Mar 2, 2016, 10:40 AM
Hello and a warm welcome to yet another edition of Environment, your weekly column aimed at bringing environmental issues into the limelight.
In today’s edition we speak to Mr Kawsu Jammeh, Environment Education Officer, Department of Parks and Wildlife Management, and to look at the relationship between biodiversity and livelihood and the way forward.
According to him, climate change is likely to have great impacts on biodiversity, from ecosystem to species level.
“The most obvious impact is the effect that flooding, sea-level rise and temperature changes will have on ecosystem boundaries, allowing some ecosystems to expand into new areas, while others diminish in size such as mangrove of Tanbi Wetlands Complex.
As floods, sea-level rise and changes in climate alter protected areas, some of these areas may cease to provide suitable habitats for species they were designed to conserve.
Protected areas cover a large area with a range of representativeness such as elevations, latitudes, micro climates, ecosystems and almost all types of landscape and watershed.”
He said: “Species can therefore migrate to another safe habitat if climate change adversely affects their present one, as well as shifting ecosystem boundaries. Changes in climate will also cause changes in natural habitat, an outcome which will have a knock-on effect on species survival.”
Global warming is also causing shifts in the reproductive cycles and growing seasons of certain species and higher temperature in Baddibu killed birds.”
He added that the impacts of climate change on biodiversity will vary from region to region. The most rapid changes in climate are expected in the polar extremities and in mountainous regions; where species often have no alternative habitats to which they can migrate in order to survive.
Other vulnerable ecosystems and species include small populations or those whose habitat is restricted to small areas, he added.
Biodiversity as a tool for mitigation
Effective biodiversity conservation and management can lead to higher levels of carbon sequestration and hence contribute to climate change mitigation.
For example, forest management activities such as increasing rotation age, low intensity harvesting, reduced impact logging, leaving woody debris, harvesting that emulates natural disturbance regimes, avoiding fragmentation, provision of buffer zones and natural fire regimes can simultaneously provide biodiversity and climate benefits.
“For certain agro-forestry, revegetation, grassland management, best agricultural practices, recycling, use of organic materials and integrated watershed management strategies can conserve watershed biodiversity in addition to increasing water retention and availability in times of drought, decreasing the chance of flash floods and maintaining vegetation as a carbon sink,” he stated.
He adduced that energy production is another key area where biodiversity conservation provides opportunities to help mitigate climate change.
Currently, he said, some 60% of anthropogenic global greenhouse gas emissions originate from the generation and use of energy; thus use of renewable energy sources provides an opportunity to reduce emissions from burning fossil fuels.
Biodiversity, climate change and livelihoods
The traditional approaches to poverty translate poverty simply as an economic condition and such approaches have been replaced by those that recognize poverty as more complex, and include factors such as lack of education and skills, poor health and inadequate protection of poorer groups’ rights, among other, he continued.

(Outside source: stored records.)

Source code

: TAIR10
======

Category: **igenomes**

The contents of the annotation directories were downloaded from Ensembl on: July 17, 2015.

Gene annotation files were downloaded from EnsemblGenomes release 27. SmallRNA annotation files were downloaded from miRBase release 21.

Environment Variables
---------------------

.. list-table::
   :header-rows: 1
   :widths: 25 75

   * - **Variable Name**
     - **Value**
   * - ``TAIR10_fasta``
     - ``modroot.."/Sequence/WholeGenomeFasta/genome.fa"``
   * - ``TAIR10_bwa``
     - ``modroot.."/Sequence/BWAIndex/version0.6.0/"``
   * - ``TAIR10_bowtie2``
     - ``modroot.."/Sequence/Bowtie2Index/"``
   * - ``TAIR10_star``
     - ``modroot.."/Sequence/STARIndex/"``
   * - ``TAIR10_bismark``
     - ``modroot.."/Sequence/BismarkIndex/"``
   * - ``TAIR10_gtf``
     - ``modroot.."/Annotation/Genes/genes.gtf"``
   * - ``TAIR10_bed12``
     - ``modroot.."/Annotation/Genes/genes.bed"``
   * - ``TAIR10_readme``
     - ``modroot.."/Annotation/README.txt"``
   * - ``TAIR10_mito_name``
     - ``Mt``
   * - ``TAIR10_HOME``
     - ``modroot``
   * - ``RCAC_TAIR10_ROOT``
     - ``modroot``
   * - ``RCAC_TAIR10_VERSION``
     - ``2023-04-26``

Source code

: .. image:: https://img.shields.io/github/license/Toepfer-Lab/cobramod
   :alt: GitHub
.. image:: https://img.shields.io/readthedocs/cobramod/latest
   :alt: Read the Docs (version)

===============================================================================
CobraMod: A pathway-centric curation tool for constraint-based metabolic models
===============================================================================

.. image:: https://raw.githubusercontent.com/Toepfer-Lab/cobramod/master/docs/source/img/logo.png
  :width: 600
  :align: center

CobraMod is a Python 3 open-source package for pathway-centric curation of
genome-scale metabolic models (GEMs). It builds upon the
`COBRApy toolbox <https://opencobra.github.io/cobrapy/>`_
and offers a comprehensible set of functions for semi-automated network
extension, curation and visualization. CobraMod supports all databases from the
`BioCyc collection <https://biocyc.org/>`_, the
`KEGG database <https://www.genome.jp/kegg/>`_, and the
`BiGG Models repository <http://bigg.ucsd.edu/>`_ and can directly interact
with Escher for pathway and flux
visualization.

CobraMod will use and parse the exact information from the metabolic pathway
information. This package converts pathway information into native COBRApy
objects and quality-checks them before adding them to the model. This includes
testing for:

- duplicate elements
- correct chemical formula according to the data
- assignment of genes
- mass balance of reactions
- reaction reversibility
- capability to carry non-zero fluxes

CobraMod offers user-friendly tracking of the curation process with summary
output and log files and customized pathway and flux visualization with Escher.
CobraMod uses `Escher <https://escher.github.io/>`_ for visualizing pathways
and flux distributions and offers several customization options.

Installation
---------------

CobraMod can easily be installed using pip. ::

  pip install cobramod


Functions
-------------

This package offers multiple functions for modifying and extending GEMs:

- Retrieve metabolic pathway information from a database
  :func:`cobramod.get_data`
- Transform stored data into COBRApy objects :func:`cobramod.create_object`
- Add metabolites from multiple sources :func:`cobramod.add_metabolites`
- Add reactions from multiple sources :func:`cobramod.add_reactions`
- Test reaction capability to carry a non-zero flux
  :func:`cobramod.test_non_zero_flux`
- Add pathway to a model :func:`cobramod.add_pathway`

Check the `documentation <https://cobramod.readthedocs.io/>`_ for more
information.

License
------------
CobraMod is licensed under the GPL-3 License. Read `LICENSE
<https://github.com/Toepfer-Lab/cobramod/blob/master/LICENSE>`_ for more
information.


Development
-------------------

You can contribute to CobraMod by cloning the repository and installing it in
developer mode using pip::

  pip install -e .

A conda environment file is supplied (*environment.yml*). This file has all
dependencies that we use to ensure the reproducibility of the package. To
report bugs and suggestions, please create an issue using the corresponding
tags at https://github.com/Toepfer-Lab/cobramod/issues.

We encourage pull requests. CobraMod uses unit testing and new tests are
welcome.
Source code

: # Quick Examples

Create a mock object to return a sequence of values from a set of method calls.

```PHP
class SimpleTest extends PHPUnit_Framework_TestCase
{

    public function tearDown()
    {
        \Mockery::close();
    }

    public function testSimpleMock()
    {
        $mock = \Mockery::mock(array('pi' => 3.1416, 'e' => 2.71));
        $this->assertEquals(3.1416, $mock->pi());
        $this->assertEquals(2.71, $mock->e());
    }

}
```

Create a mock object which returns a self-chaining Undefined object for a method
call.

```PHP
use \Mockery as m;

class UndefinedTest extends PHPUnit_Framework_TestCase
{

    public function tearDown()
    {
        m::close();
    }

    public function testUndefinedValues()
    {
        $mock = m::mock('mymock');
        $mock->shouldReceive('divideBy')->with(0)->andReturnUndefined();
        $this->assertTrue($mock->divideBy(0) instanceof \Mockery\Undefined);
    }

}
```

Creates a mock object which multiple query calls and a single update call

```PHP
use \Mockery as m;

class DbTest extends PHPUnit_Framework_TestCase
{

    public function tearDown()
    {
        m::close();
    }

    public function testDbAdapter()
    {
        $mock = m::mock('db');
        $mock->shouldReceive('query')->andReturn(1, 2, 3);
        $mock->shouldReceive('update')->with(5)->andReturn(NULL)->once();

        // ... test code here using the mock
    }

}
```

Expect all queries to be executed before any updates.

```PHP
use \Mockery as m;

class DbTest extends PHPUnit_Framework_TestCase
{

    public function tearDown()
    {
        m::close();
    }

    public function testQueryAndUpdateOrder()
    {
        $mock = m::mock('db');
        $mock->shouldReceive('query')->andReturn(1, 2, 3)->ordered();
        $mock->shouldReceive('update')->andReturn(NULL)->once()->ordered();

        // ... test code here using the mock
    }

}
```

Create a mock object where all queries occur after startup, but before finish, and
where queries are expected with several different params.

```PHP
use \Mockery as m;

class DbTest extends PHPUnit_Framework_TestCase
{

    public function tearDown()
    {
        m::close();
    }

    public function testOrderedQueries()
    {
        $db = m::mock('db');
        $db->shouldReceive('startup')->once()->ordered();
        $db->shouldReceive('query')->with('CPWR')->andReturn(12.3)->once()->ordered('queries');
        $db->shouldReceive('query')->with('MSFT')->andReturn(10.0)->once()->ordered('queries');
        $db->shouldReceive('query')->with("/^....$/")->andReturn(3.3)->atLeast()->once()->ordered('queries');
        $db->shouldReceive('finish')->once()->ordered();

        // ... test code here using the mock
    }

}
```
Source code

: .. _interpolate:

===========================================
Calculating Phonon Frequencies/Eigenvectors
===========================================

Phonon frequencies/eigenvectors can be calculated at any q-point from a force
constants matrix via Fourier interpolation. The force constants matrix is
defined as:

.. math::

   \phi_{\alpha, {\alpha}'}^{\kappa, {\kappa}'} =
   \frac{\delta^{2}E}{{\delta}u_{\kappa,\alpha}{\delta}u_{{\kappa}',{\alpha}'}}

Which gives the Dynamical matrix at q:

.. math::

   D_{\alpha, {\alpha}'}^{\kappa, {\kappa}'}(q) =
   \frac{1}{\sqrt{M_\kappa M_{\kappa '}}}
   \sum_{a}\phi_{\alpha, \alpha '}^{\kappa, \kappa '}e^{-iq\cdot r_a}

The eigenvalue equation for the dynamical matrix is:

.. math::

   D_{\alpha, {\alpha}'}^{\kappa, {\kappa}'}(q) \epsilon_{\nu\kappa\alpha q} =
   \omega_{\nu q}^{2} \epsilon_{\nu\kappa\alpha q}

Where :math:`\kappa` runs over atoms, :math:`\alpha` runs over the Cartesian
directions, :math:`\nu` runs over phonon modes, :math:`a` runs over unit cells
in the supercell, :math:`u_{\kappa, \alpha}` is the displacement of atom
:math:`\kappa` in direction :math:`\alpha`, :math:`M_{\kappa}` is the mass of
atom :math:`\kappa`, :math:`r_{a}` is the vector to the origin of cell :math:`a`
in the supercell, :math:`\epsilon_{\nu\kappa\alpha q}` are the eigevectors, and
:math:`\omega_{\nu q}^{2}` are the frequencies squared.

To him, regarding food some species are used on a daily basis, while others are important in times of famine or stress. Poor people are therefore severely affected when the environment is degraded or their access to it is restricted. “This link between poverty and the environment has been recognised for some time, as a result of this dependency, any impact that climate change has unnatural systems threatens the livelihoods, food intake and health of poor, he said.
Climate change will mean that many semi-arid parts of the developing world will become even hotter and drier, with eventless predictable rainfall.
Climate induced changes to crop yields, ecosystem boundaries and species’ ranges will dramatically affect many poor people’s livelihoods. Those most vulnerable to climate change are the poorest groups in the poorest countries of the world.
This is because they live in areas more prone to flooding, cyclones, droughts and so on, and because they have little capacity to adapt to such shocks.
They are often heavily dependent on climate-sensitive sectors such as fisheries and agriculture, and the countries they live in have limited financial, institutional and human capacity to anticipate and respond to the direct and indirect impacts of climate change.
Conservation of biodiversity and maintenance of ecosystem integrity may be a key objective for improving the adaptive capacity of such groups to cope with climate change.
Functionally diverse systems may be better able to adapt to climate change and climate variability than functionally impoverished systems.
A larger gene pool will facilitate the emergence of genotypes which are better adapted to change climatic conditions.”